すんません、ここまで全然『マーキナ〜』の筋書きに触れてなくて、わからない人にはまったくわからない話になっちゃってましたね…。えっと、 ネタバレ ご注意いただきたいのですが、『マーキナ〜』作中世界では有機細胞を用いた義手や義足のようなシステム「マーキナ・システム」が実用化されています。ですが、まだ技術的には完全なものでない…んだったかで、マーキナ・システムに置き換える身体の割合が高くなるほど脳に負担がかかるかなんかで、とくに、脳以外の全身にマーキナ・システムを適用した「アンゲルス」は重度の脳障害から最終的には死に至る(確か)ため、禁止された医療となっているのですが…という長い前置きなんですが、要は、結局愛する人を失ってしまう話です。また、そのシステムの脳への負荷から、記憶にも障害が出て来て、恋人のことがわからなくなってしまったりとか、あと確かアンゲルスには性的な機能がなくてセックスが出来ないんですよね(これは何年か前の1話目に描かれてた話ですが)。このように、BLとして挑戦的とも思えるお題を散りばめた本作、これが巻頭に来るってことで、いろいろと思うところがあったのです。

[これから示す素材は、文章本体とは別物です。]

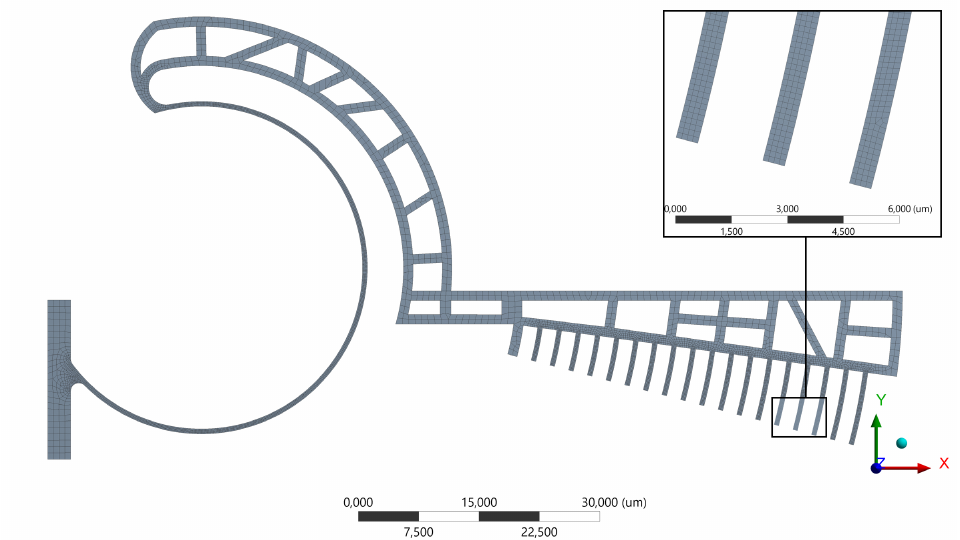
Figure 3. First layout: mesh of the floating structure and detail of the comb-drive fingers.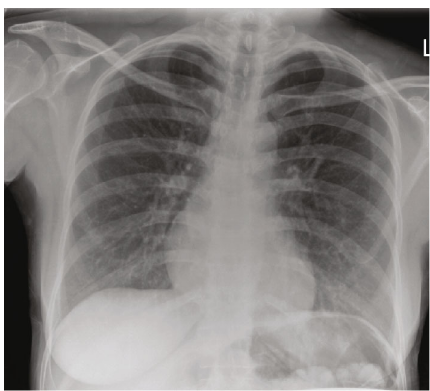
Figure 1: Chest X-ray showing mild bronchial thickening and minimal linear scarring in the left lung base but no de fi nitive focal consolidation, Ghon ’ s focus, or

それから、英田サキ原作『すべてはこの夜に』がドラマCD化され、今月発売になりますが、こちらでも、個人的に驚いた点があります。某書店特典小冊子の『春に降る雪』、つまりぶっちゃけ恋人が死んじゃう話も、シナリオに組み込まれているそうなんです。いま思えば、小冊子でこれをGo!した時点でも出版社サイドにはある程度の勝算はあった…?いや、ほんとにあったら単行本に収録してる…?それともページ数の都合?…と、ついつい読み切れもしないのに裏を読もうとしてしまいますが、今度はCDですからそんな博打は打てないだろうと思うんですよね。だって、このブログ周辺でだって、漫画でも小説でも、本はこんなに読まれてたって、ドラマCDを買う人ってどんだけいます?もうぶっちゃけこの『すべて〜』に至ってはここらへんでは買うのは私くらいなんじゃないですかね…。こんだけ購入者が限られていてもそれでも、このシナリオで行くってことは、やっぱ小冊子の反響で手応えを掴んだってことなんじゃないかと。つまりは、いま「泣けるBL」が求められる時代が来た、と見ていいんじゃないかと、ここでも思ったのでした。

去年の『SASRA』もそのはしりというか、転生っていう安全装置を用意した上で「泣き」を提供してみた実験的な作品だったんじゃないかという気がしてきますね。もしかしたら、あれで食わず嫌いだった人も目覚めたかも知れない…なんて思ったりして。